Tuesday afternoon, my phone started blowing up with text messages from people asking me if I had seen what they were painting on Lark Street.   Somewhat embarrassed, I admitted that I hadn't.  I live off of Lark Street in Albany, just a few blocks from where city workers were out in the heat since 9AM with boards, heavy machinery, and lots of blood, sweat and tears painting "Black Lives Matter" in big, bold, yellow letters on Lark from Lancaster to Hudson.
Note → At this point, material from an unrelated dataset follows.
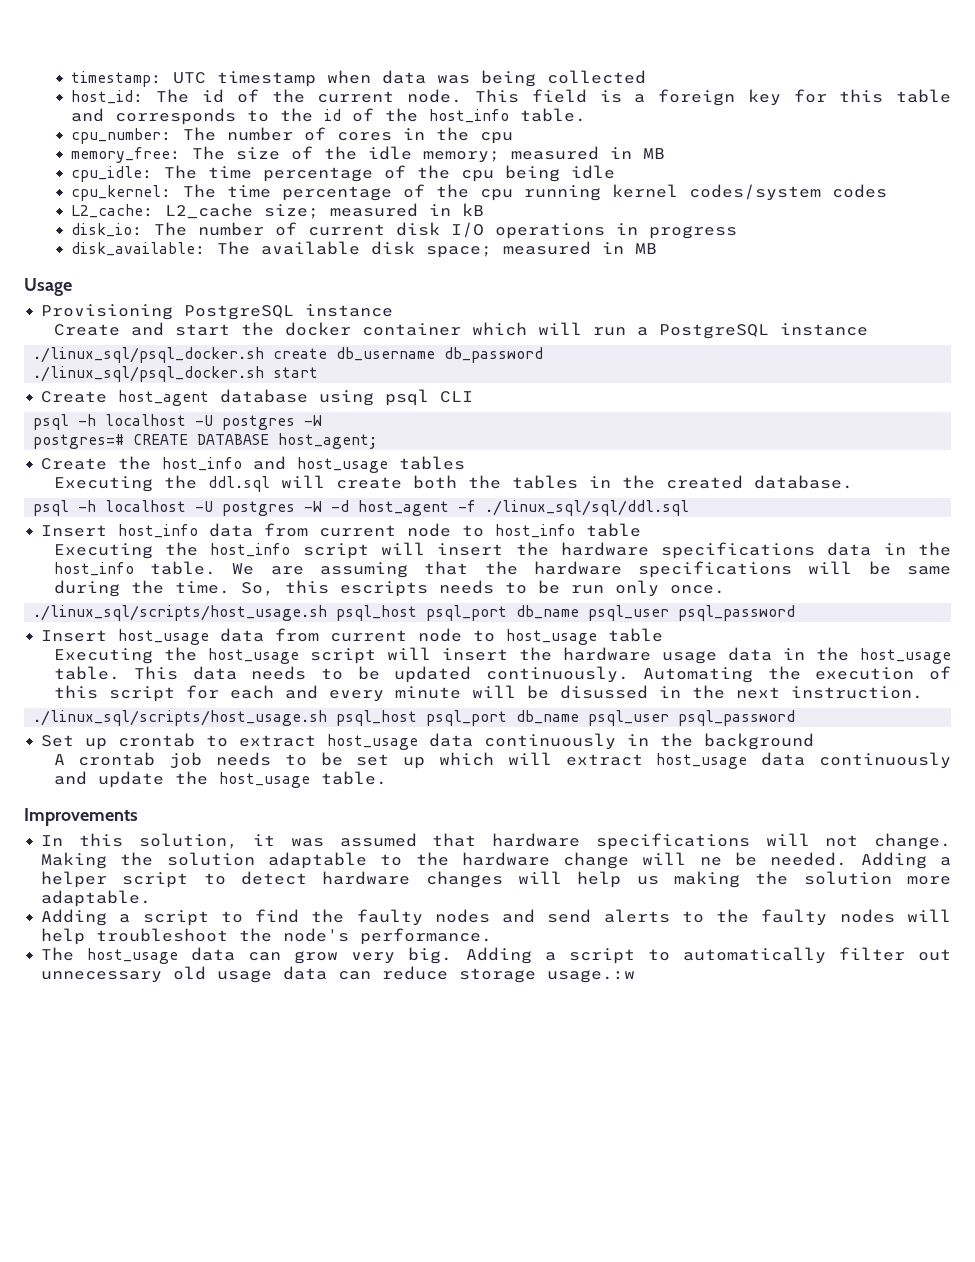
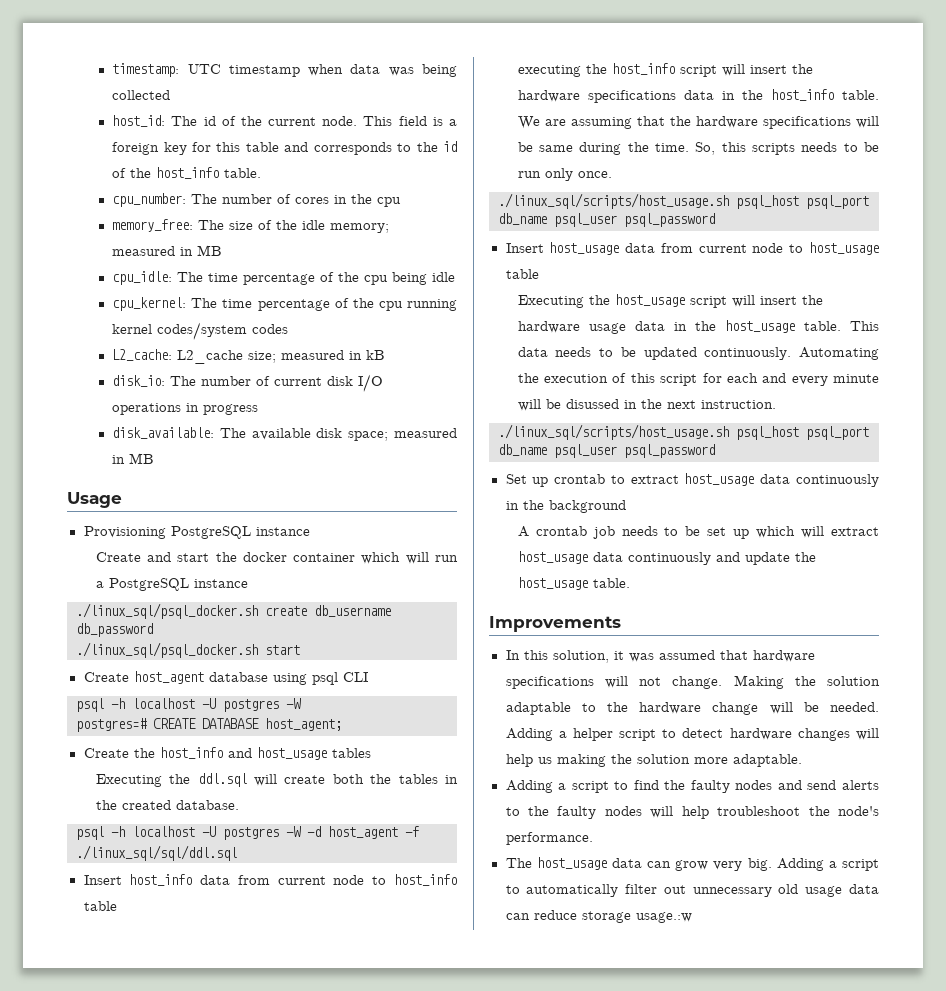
[53,543,153,559] Executing -> [517,65,581,77] executing
[339,581,428,597] escripts -> [752,143,796,155] scripts
[699,857,722,866] ne -> (793, 708) none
I couldn't wait to take a walk down and check it out.  As I made my way down, neighbors I hadn't seen in a while and many others were out on Lark Street to catch a glimpse. I often complain about life on Lark.  It's loud, it's bumpy, it's unpredictable but in many ways, I really do love it; sometimes I just love to hate it.  The endless fireworks, the ridiculous lack of parking, the morons on dirt bikes, the odd people out at all hours of the night and I could go on and on.

But when Lark Street gets it right, they get it right.  And the the city of Albany -  along with In Our Own Voices  - didn't just get it right, they got it right when we needed it the most.

Lark Street is such a diverse and eclectic melting pot of people, businesses, strangers and community.   On any given day you'll see people of all races, colors, and nationalities.  All walks of life grabbing a slice of pizza, getting a coffee, walking their dogs, or just strolling the streets.   Take a look around and you'll see legislators, skateboarders, hippies, community leaders, homeless guys, police officers, college students, bar owners, etc. talking to one another or just minding their own business.

The streets between Lancaster and Hudson on Lark aren't exactly the smoothest of paved Albany roads.  Actually, they're quite imperfect and bumpy, just like we are.

But if you take a ride down to Lark to check out the streets, you'll see a fresh coat of paint on this old road.  It's in big, bold, bright yellow letters that reads "Black Lives Matter."

I encourage you to not only look, but to listen as well.  The streets between Lancaster and Hudson are telling you and me and everyone else something.  And many people are listening in ways we've never listened before.

Are you?  If not, perhaps it's time for a fresh coat of paint.